**EXERCISE BRIEF**. Go through the material line by line and copy each one with the word "scroll".

**DATA LISTING**.

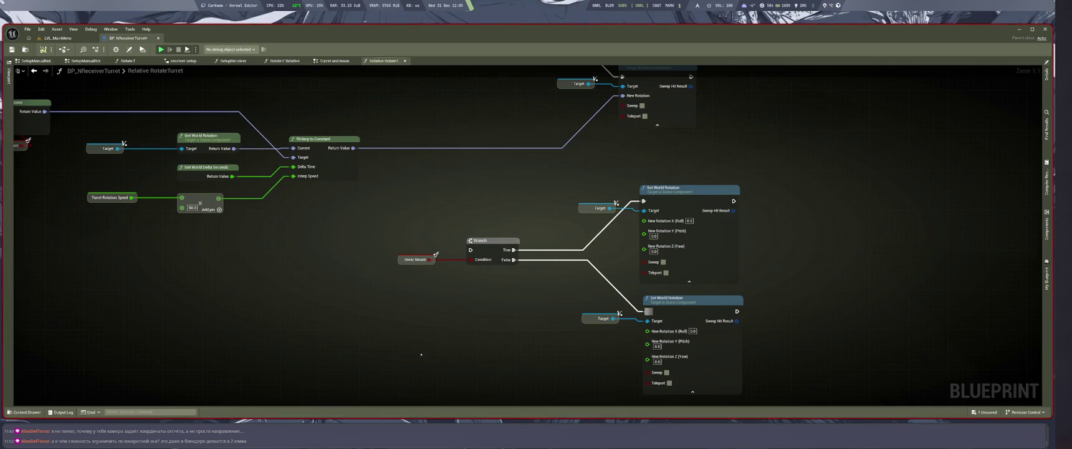
{"action": "scroll", "coordinate": [505, 282], "scroll_direction": "down", "scroll_amount": 3}
{"action": "scroll", "coordinate": [423, 200], "scroll_direction": "up", "scroll_amount": 2}
{"action": "left_click_drag", "start_coordinate": [424, 200], "coordinate": [466, 243]}
Attach a Break Rotator to the RInterp Return Value, undoing a wrongly added node first
{"action": "type", "text": "bre"}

**YOUR RESPONSE**.
{"action": "scroll", "coordinate": [505, 282], "scroll_direction": "down", "scroll_amount": 3}
{"action": "scroll", "coordinate": [423, 200], "scroll_direction": "up", "scroll_amount": 2}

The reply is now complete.